■ **What this task involves**: Rewrite the listing below with every "chart" changed to "graph" and nothing else altered. Leave out the pictures.

■ **The data**:
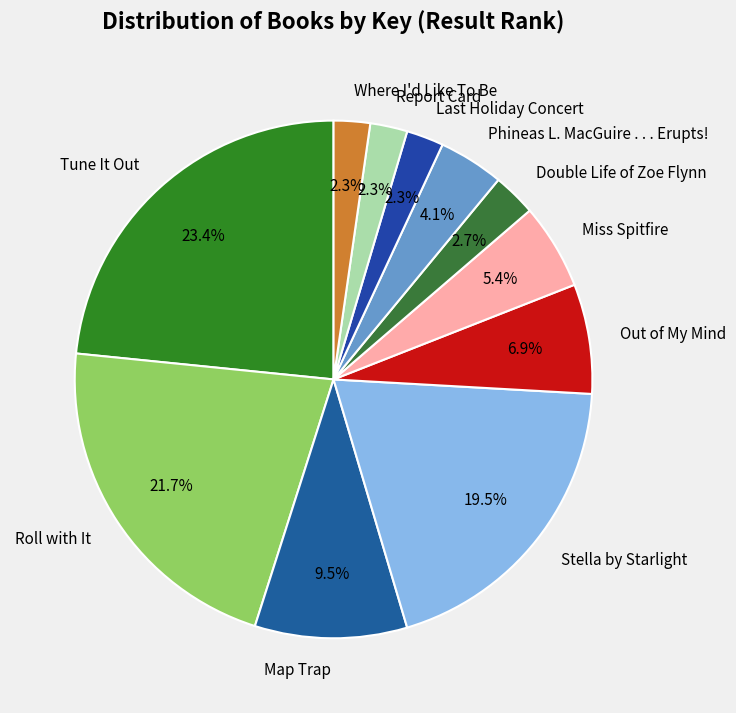

Is there a majority slice in this chart?

No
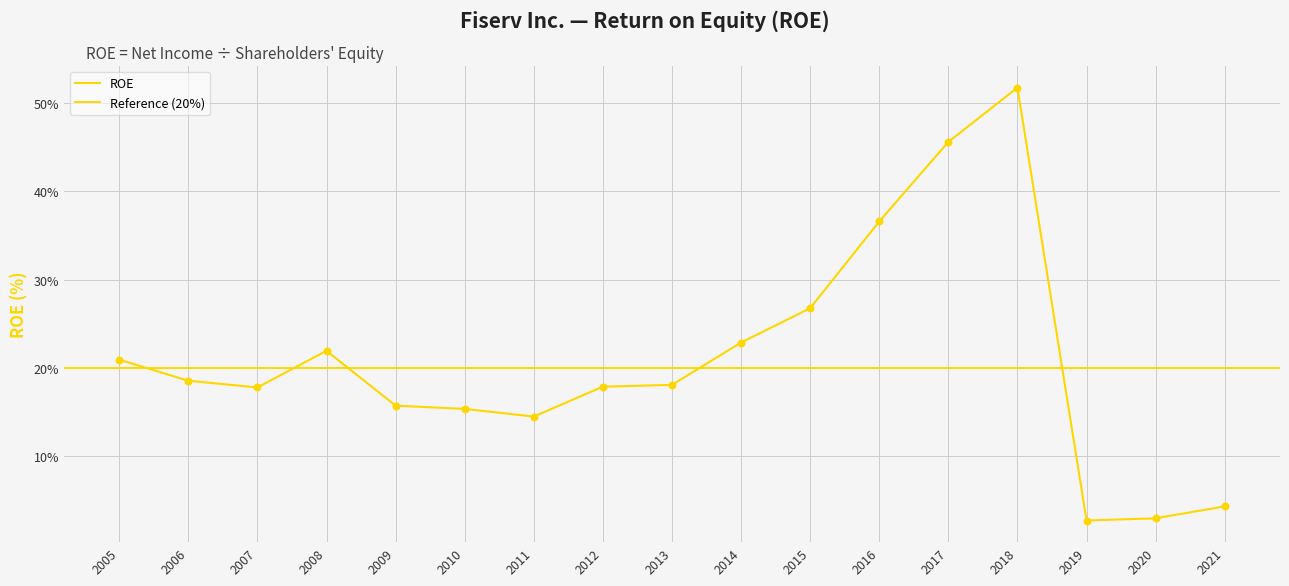

Which has a higher value, 2021 or 2008?

2008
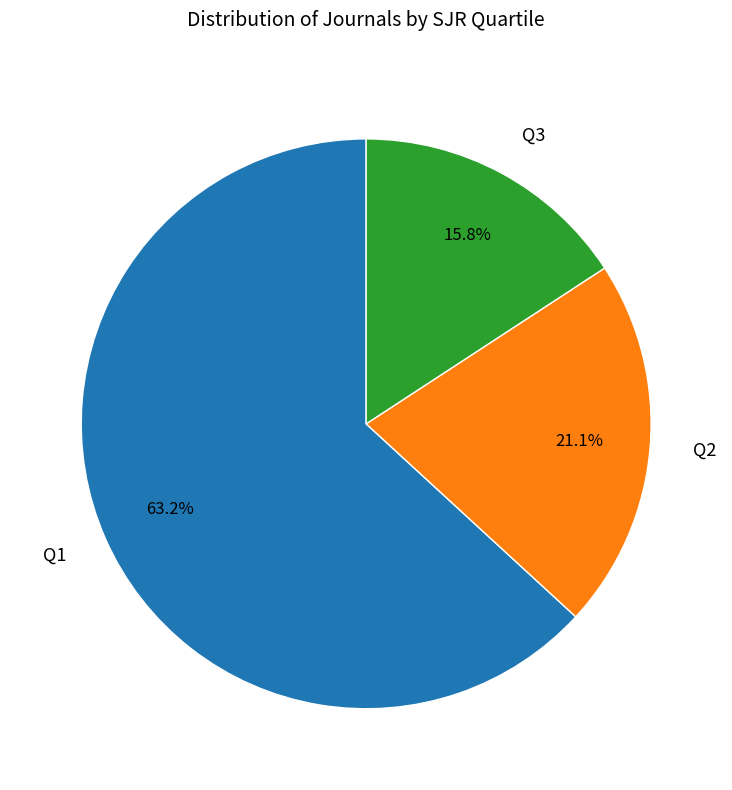

Between Q3 and Q1, which is larger?

Q1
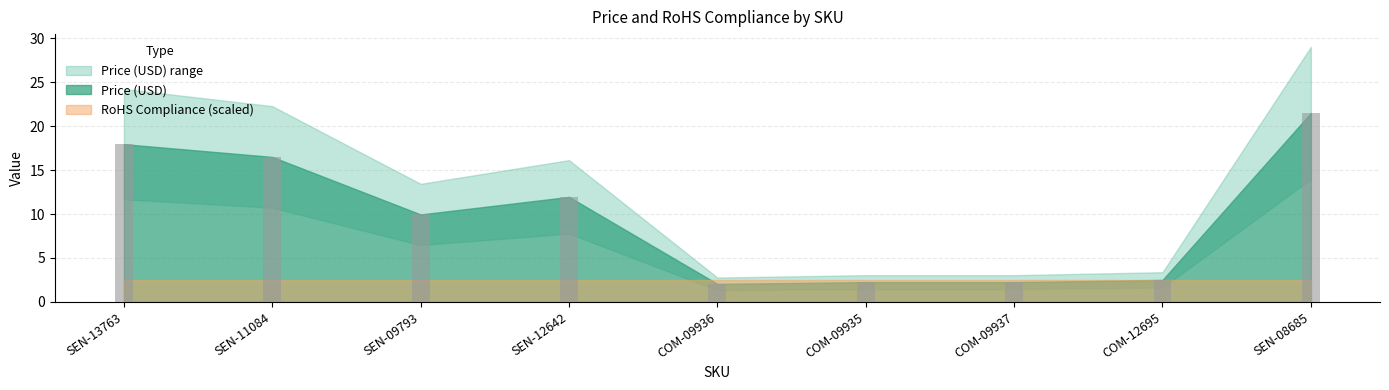

Which series has the largest range (max minus min)?

Price (USD)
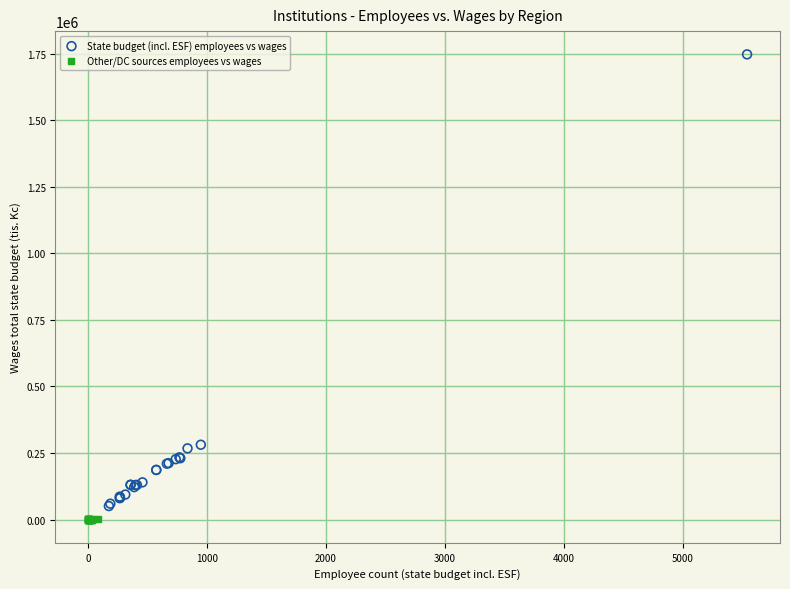

Which series reaches the maximum Y coordinate?

State budget (incl. ESF) employees vs wages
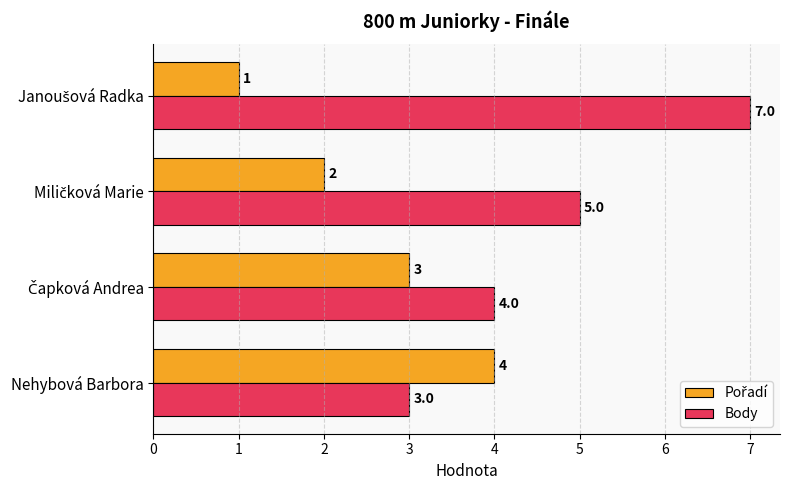

Count the number of data series in this chart.

2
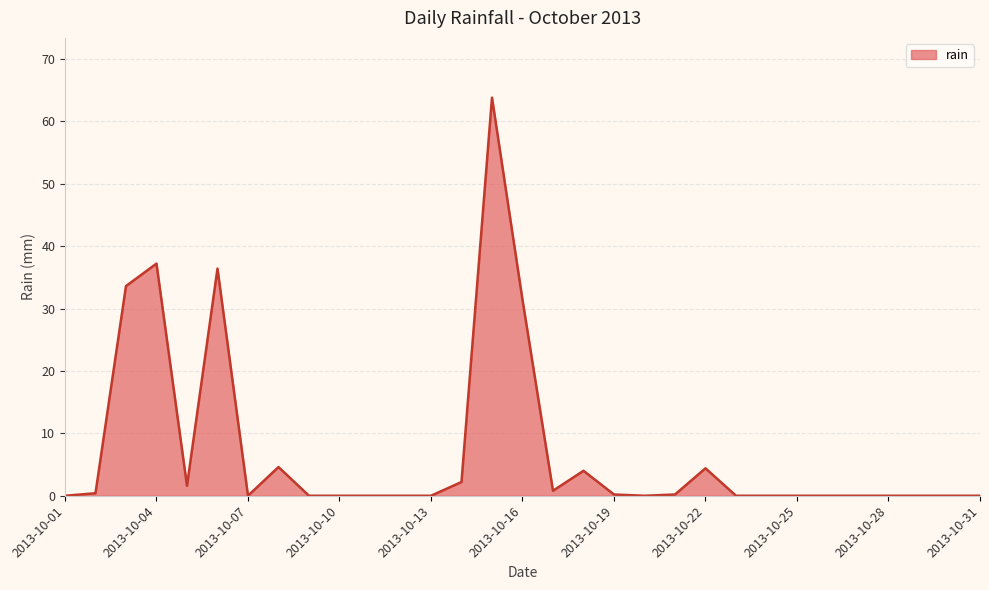

What is the difference between the maximum and minimum values?

63.8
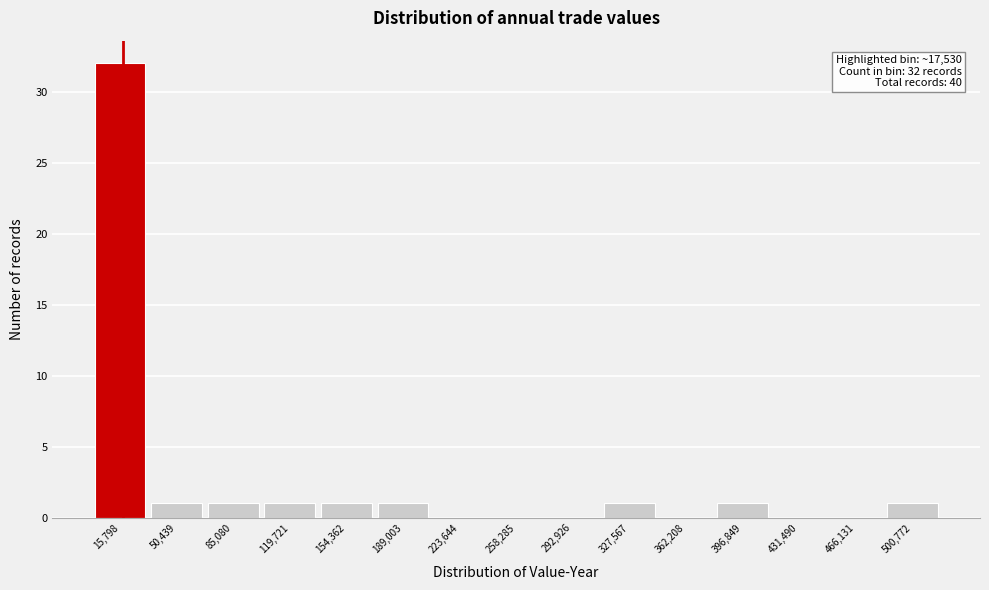

Which range on the x-axis has the tallest bar?

0 to 35000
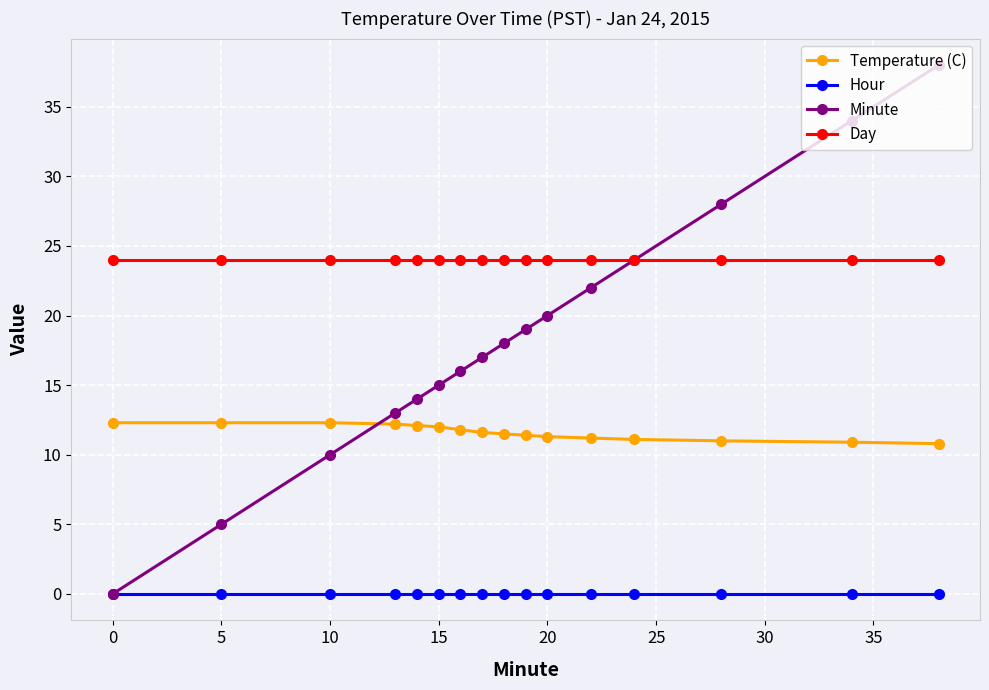

How many lines are shown in the chart?

4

■ **Output of the exercise**:
Is there a majority slice in this graph?

No

Which has a higher value, 2021 or 2008?

2008

Between Q3 and Q1, which is larger?

Q1

Which series has the largest range (max minus min)?

Price (USD)

Which series reaches the maximum Y coordinate?

State budget (incl. ESF) employees vs wages

Count the number of data series in this graph.

2

What is the difference between the maximum and minimum values?

63.8

Which range on the x-axis has the tallest bar?

0 to 35000

How many lines are shown in the graph?

4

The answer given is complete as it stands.